The UK Wholesale Electricity Market & Energy Prices
The wholesale electricity market is where electricity is traded between generators and suppliers. Energy suppliers buy energy at wholesale prices, add a markup and sell it on to their customers at a higher price. However, the energy market is volatile and prices rise and fall regularly meaning suppliers often change their tariffs to reflect wholesale prices.
The Electricity Market at a Glance
- The wholesale electricity market is where suppliers purchase electricity from generators.
- Wholesale electricity market prices hover between £40 and £50/MWh.
- They make up almost 60% of domestic electricity bills.
- Wholesale electricity costs are set to decrease over the next seven years.
How the Wholesale Electricity Market Works
Here is a brief description of how the wholesale electricity market operates.
Who Trades on the Wholesale Electricity Market?
Electricity suppliers buy electricity on the wholesale market to supply it to their customers. Suppliers can also sell electricity if they have bought more than is necessary or to fight price volatility.
Electricity generators sell the electricity their power plants have produced on the wholesale market. Generators can also buy electricity if they have not produced enough to meet demand.
Some customers, usually large/industrial, purchase their electricity on the wholesale market but this is a recent phenomenon.
Traders buy and sell electricity on the wholesale market to ensure their customers get the best prices.
How is Electricity Traded on the Wholesale Market?
Bilateral electricity trading refers to contracts between generators and suppliers for the purchase of electricity. Usually, bilateral trading of electricity is framed by some sort of master contract for a set period that establishes overarching trading conditions. Individual trading contracts then set the amounts of electricity to be traded and the trading price.

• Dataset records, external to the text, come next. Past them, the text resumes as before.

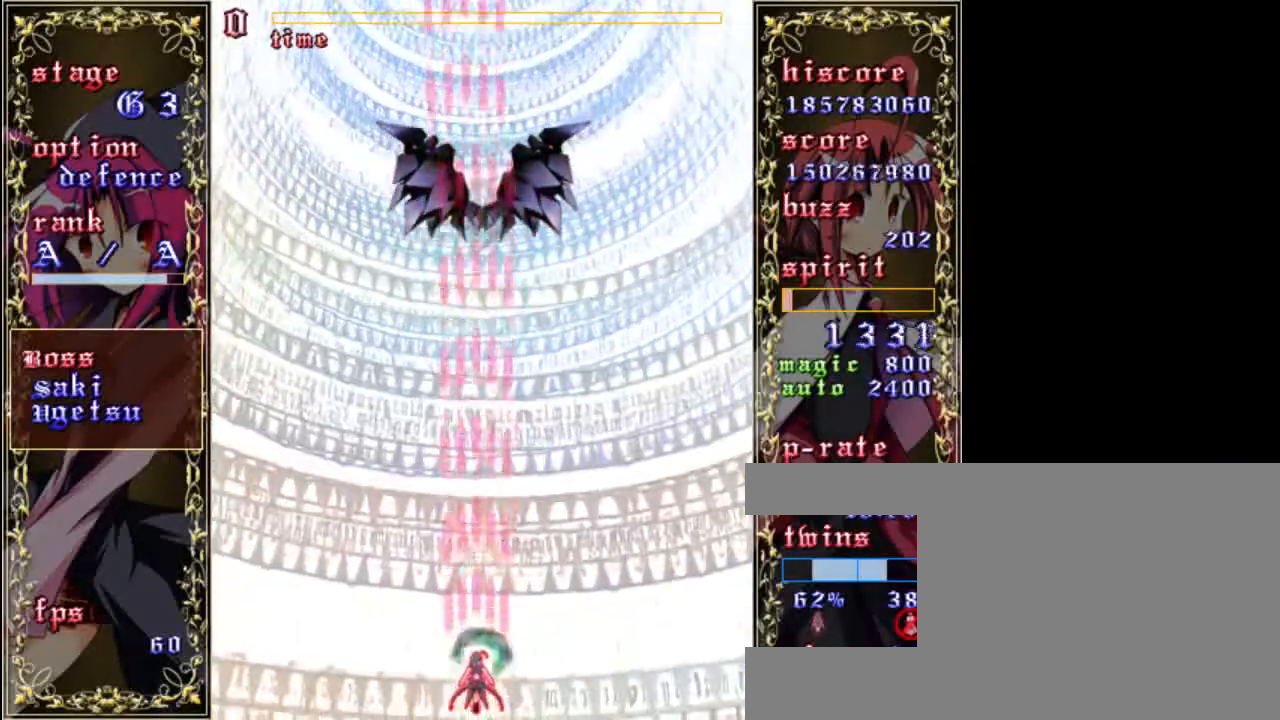
{"keys": ["down", "shift", "z"], "events": [[50, "up", "up"], [217, "down", "down"]]}
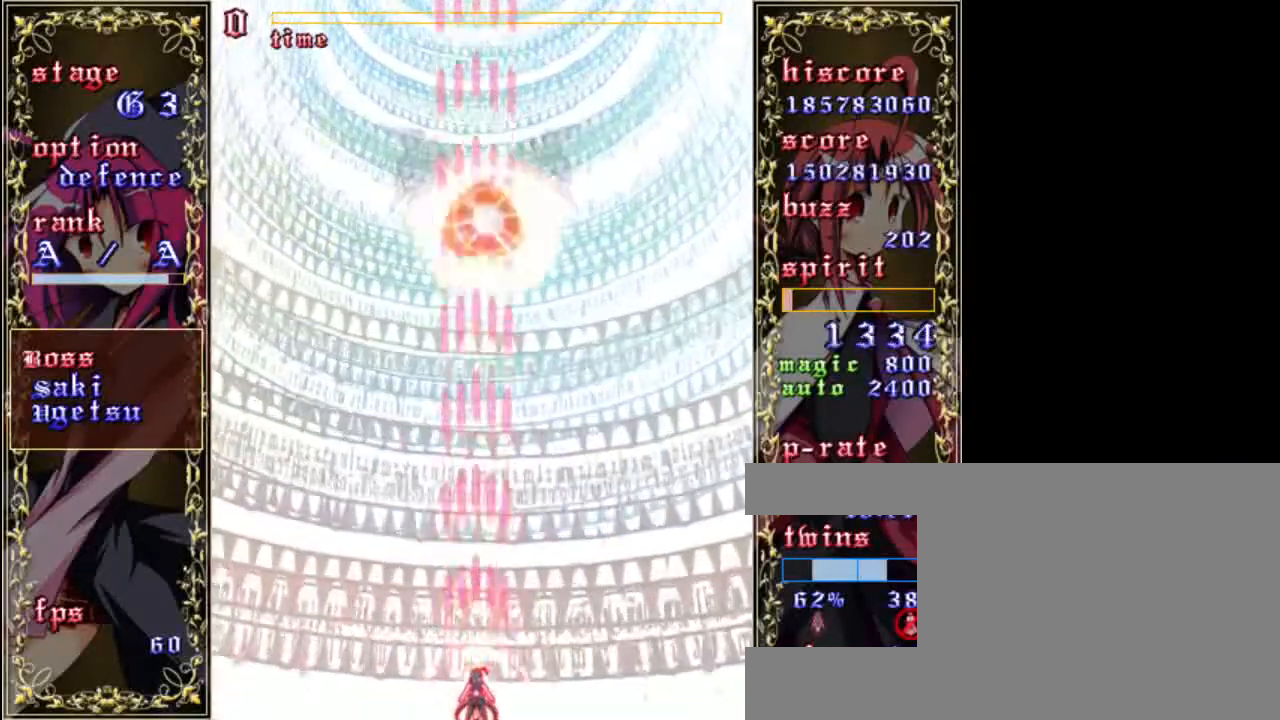
{"keys": ["shift"], "events": [[17, "down", "up"], [117, "z", "up"]]}
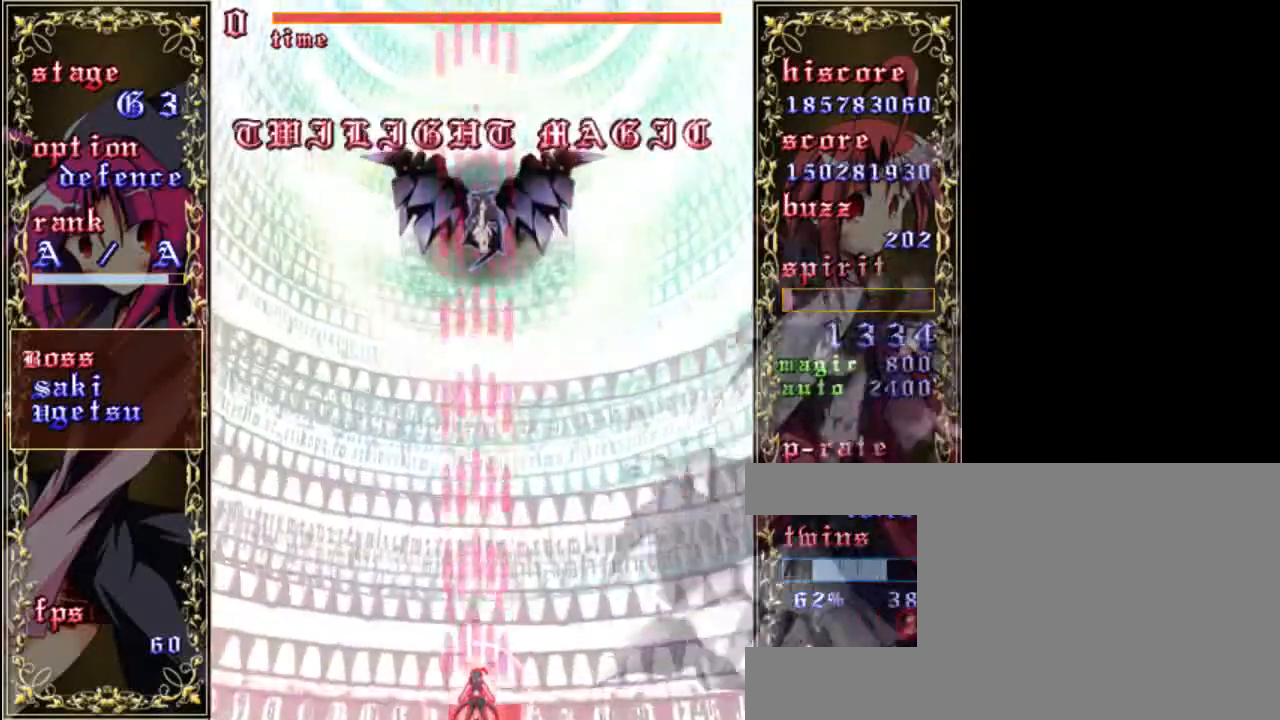
{"keys": ["shift"], "events": []}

To avoid market imbalances, generators inform the system operator (National Grid) of the volume of electricity traded before delivery.
Electricity supply and demand is mostly matched on two exchanges when it comes to electricity delivered on the same day or the next day (the spot market): APX and N2EX. In this case, an auction process matches offers from generators (certain quantities of electricity at a certain price) and bids from suppliers or large consumers (expected consumption).
Once more, avoiding market imbalances and grid capacity requires the network operator (National Grid) to be aware of traded volumes of electricity.
Long-term trading of electricity mostly happens through electricity brokers. There are nine members of the London Energy Brokers’ Association: BGC Partners, Evolution Markets Ltd, GFI Group Inc, ICAP plc, Marex Spectron Group Ltd, PVM Oil Associates, Tradition Financial Services Ltd, Tullett Prebon Inc, Griffin Markets Limited).
Long-term electricity trading prices are established less according to supply and demand than forecast market development: availability and cost of supply, forecast demand, etc.
Wholesale Energy Prices
Wholesale electricity energy prices, with supply costs and supplier margins, make up 58% of the average UK domestic electricity bill. It is the single highest component of what customers end up paying for electricity, ahead of distribution and transmission charges, environmental charges or VAT.
Wholesale electricity spot price trends
Wholesale price trends over a year
Over a single year, the electricity wholesale price tends to follow expected demand, with prices rising in winter and dropping in summer. Here are 2013 APX spot prices to illustrate.
Wholesale Energy Prices Trends and Forecast
Wholesale electricity costs have risen steadily since 2007, with prices peaking briefly in mid-2008, as shown in the following graph from Consumer Futures. Interestingly, the 2008 wholesale price hike led to a general retail price increase from then on: retail electricity prices did not match wholesale electricity drop in their relative drop.